● DIRECTIVE 1
Could you duplicate the part of the listing that opens with the line containing "of the DataType." and closes with the line containing "#### Insert", both of those lines included?

● TEXT UNDER STUDY
------------

Studio album by The Boo Radleys
- Released: March 11, 2022
- Studio: Tower Studio
- Genre: Alternative rock; Britpop;
- Length: 42:09
- Language: English
- Label: BooSTR, Universal Music Group
- Producer: Tim Brown

The Boo Radleys chronology
| Kingsize (1998) | Keep on with Falling (2022) | Eight (2023) |

= Keep on with Falling =

Keep on with Falling is a 2022 studio album by British alternative rock band The Boo Radleys. It is their first studio release in 24 years and their first as a trio.

------------

● AVAILABLE DATA

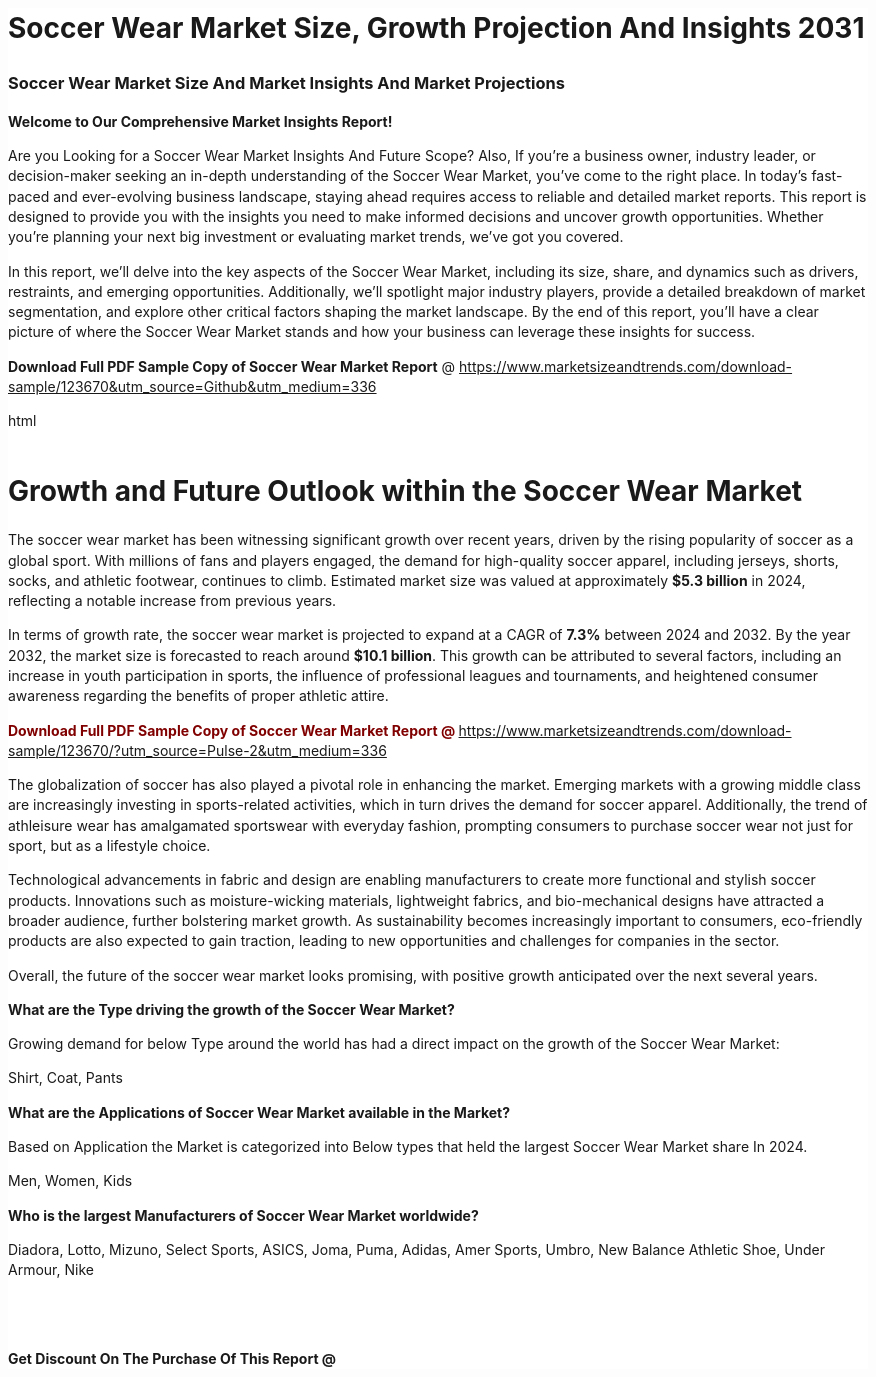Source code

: <h1> Soccer Wear Market Size, Growth Projection And Insights 2031</h1><div class="" data-test-id=""><h3><span class="">Soccer Wear Market Size And Market Insights And Market Projections</span></h3></div><div class="" data-test-id=""><p><strong>Welcome to Our Comprehensive Market Insights Report!</strong></p><p>Are you Looking for a Soccer Wear Market Insights And Future Scope? Also, If you&rsquo;re a business owner, industry leader, or decision-maker seeking an in-depth understanding of the Soccer Wear Market, you&rsquo;ve come to the right place. In today&rsquo;s fast-paced and ever-evolving business landscape, staying ahead requires access to reliable and detailed market reports. This report is designed to provide you with the insights you need to make informed decisions and uncover growth opportunities. Whether you&rsquo;re planning your next big investment or evaluating market trends, we&rsquo;ve got you covered.</p><p>In this report, we&rsquo;ll delve into the key aspects of the Soccer Wear Market, including its size, share, and dynamics such as drivers, restraints, and emerging opportunities. Additionally, we&rsquo;ll spotlight major industry players, provide a detailed breakdown of market segmentation, and explore other critical factors shaping the market landscape. By the end of this report, you&rsquo;ll have a clear picture of where the Soccer Wear Market stands and how your business can leverage these insights for success.</p><p><strong>Download Full PDF Sample Copy of Soccer Wear Market Report</strong> @ <a href="https://www.marketsizeandtrends.com/download-sample/123670&utm_source=Github&utm_medium=336" target="_blank">https://www.marketsizeandtrends.com/download-sample/123670&utm_source=Github&utm_medium=336</a></p></div><div class="" data-test-id=""><p><span class="">html<!DOCTYPE html><html lang="en"><head>    <meta charset="UTF-8">    <meta name="viewport" content="width=device-width, initial-scale=1.0">    <title>Soccer Wear Market Growth and Future Outlook</title></head><body>    <h1>Growth and Future Outlook within the Soccer Wear Market</h1>        <p>The soccer wear market has been witnessing significant growth over recent years, driven by the rising popularity of soccer as a global sport. With millions of fans and players engaged, the demand for high-quality soccer apparel, including jerseys, shorts, socks, and athletic footwear, continues to climb. Estimated market size was valued at approximately <strong>$5.3 billion</strong> in 2024, reflecting a notable increase from previous years.</p>        <p>In terms of growth rate, the soccer wear market is projected to expand at a CAGR of <strong>7.3%</strong> between 2024 and 2032. By the year 2032, the market size is forecasted to reach around <strong>$10.1 billion</strong>. This growth can be attributed to several factors, including an increase in youth participation in sports, the influence of professional leagues and tournaments, and heightened consumer awareness regarding the benefits of proper athletic attire.</p>        <p><strong><span style="color: #800000;">Download Full PDF Sample Copy of Soccer Wear Market Report @</span>&nbsp;</strong><a href="https://www.marketsizeandtrends.com/download-sample/123670/?utm_source=Pulse-2&amp;utm_medium=336">https://www.marketsizeandtrends.com/download-sample/123670/?utm_source=Pulse-2&amp;utm_medium=336</a></p>    <p>The globalization of soccer has also played a pivotal role in enhancing the market. Emerging markets with a growing middle class are increasingly investing in sports-related activities, which in turn drives the demand for soccer apparel. Additionally, the trend of athleisure wear has amalgamated sportswear with everyday fashion, prompting consumers to purchase soccer wear not just for sport, but as a lifestyle choice.</p>    <p>Technological advancements in fabric and design are enabling manufacturers to create more functional and stylish soccer products. Innovations such as moisture-wicking materials, lightweight fabrics, and bio-mechanical designs have attracted a broader audience, further bolstering market growth. As sustainability becomes increasingly important to consumers, eco-friendly products are also expected to gain traction, leading to new opportunities and challenges for companies in the sector.</p>        <p>Overall, the future of the soccer wear market looks promising, with positive growth anticipated over the next several years.</p></body></html></span></p><p><strong><span class="">What are the&nbsp;Type driving the growth of the Soccer Wear Market?</span></strong></p></div><div class="" data-test-id=""><p><span class="">Growing demand for below Type around the world has had a direct impact on the growth of the Soccer Wear Market:</span></p></div><div class="" data-test-id=""><p>Shirt, Coat, Pants</p><p><span class=""><strong>What are the&nbsp;Applications&nbsp;of Soccer Wear Market available in the Market?</strong></span></p></div><div class="" data-test-id=""><p><span class="">Based on Application the Market is categorized into Below types that held the largest Soccer Wear Market share In 2024.</span></p></div><div class="" data-test-id=""><p><span class="">Men, Women, Kids</span></p><p><span class=""><strong>Who is the largest Manufacturers of Soccer Wear Market worldwide?</strong></span></p></div><div class="" data-test-id=""><p><span class="">Diadora, Lotto, Mizuno, Select Sports, ASICS, Joma, Puma, Adidas, Amer Sports, Umbro, New Balance Athletic Shoe, Under Armour, Nike</span></p></div><div class="" data-test-id="">&nbsp;</div><div class="" data-test-id="">&nbsp;</div><div class="" data-test-id=""><p><span class=""><strong>Get Discount On The Purchase Of This Report @</strong>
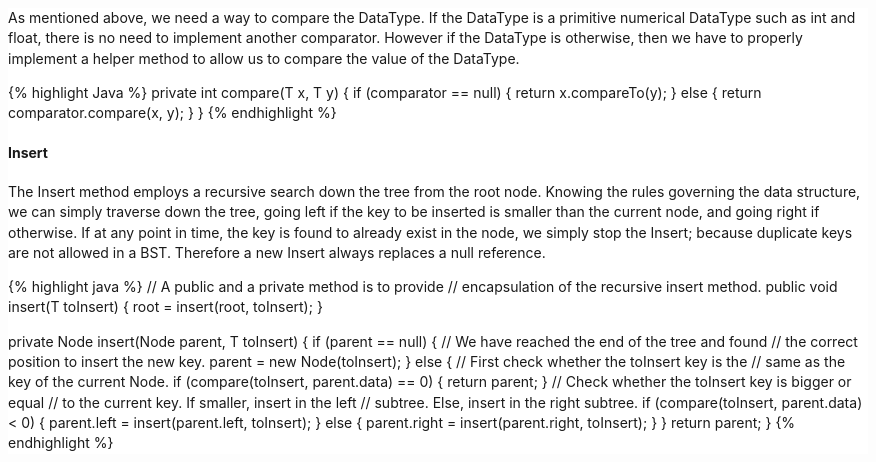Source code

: As mentioned above, we need a way to compare the DataType. If the DataType is a primitive numerical DataType such as int and float, there is no need to implement another comparator. However if the DataType is otherwise, then we have to properly implement a helper method to allow us to compare the value of the DataType.

{% highlight Java %} 
private int compare(T x, T y) {
  if (comparator == null) {
    return x.compareTo(y);
  } else {
    return comparator.compare(x, y);
  }
}
{% endhighlight %}

#### Insert

The Insert method employs a recursive search down the tree from the root node. Knowing the rules governing the data structure, we can simply traverse down the tree, going left if the key to be inserted is smaller than the current node, and going right if otherwise. If at any point in time, the key is found to already exist in the node, we simply stop the Insert; because duplicate keys are not allowed in a BST. Therefore a new Insert always replaces a null reference.

{% highlight java %}
// A public and a private method is to provide
// encapsulation of the recursive insert method.
public void insert(T toInsert) {
  root = insert(root, toInsert);
}

private Node<T> insert(Node<T> parent, T toInsert) {
  if (parent == null) {
    // We have reached the end of the tree and found
    // the correct position to insert the new key.
    parent = new Node<T>(toInsert);
  } else {
    // First check whether the toInsert key is the
    // same as the key of the current Node.
    if (compare(toInsert, parent.data) == 0) {
      return parent;
    }
    // Check whether the toInsert key is bigger or equal
    // to the current key. If smaller, insert in the left
    // subtree. Else, insert in the right subtree.
    if (compare(toInsert, parent.data) < 0) {
      parent.left = insert(parent.left, toInsert);
    } else {
      parent.right = insert(parent.right, toInsert);
    }
  }
  return parent;
}
{% endhighlight %}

------------

● DIRECTIVE 2
Set down the entire text on the album Keep on with Falling without any changes.

● REPLY 1
: As mentioned above, we need a way to compare the DataType. If the DataType is a primitive numerical DataType such as int and float, there is no need to implement another comparator. However if the DataType is otherwise, then we have to properly implement a helper method to allow us to compare the value of the DataType.

{% highlight Java %} 
private int compare(T x, T y) {
  if (comparator == null) {
    return x.compareTo(y);
  } else {
    return comparator.compare(x, y);
  }
}
{% endhighlight %}

#### Insert

● REPLY 2
Studio album by The Boo Radleys
- Released: March 11, 2022
- Studio: Tower Studio
- Genre: Alternative rock; Britpop;
- Length: 42:09
- Language: English
- Label: BooSTR, Universal Music Group
- Producer: Tim Brown

The Boo Radleys chronology
| Kingsize (1998) | Keep on with Falling (2022) | Eight (2023) |

= Keep on with Falling =

Keep on with Falling is a 2022 studio album by British alternative rock band The Boo Radleys. It is their first studio release in 24 years and their first as a trio.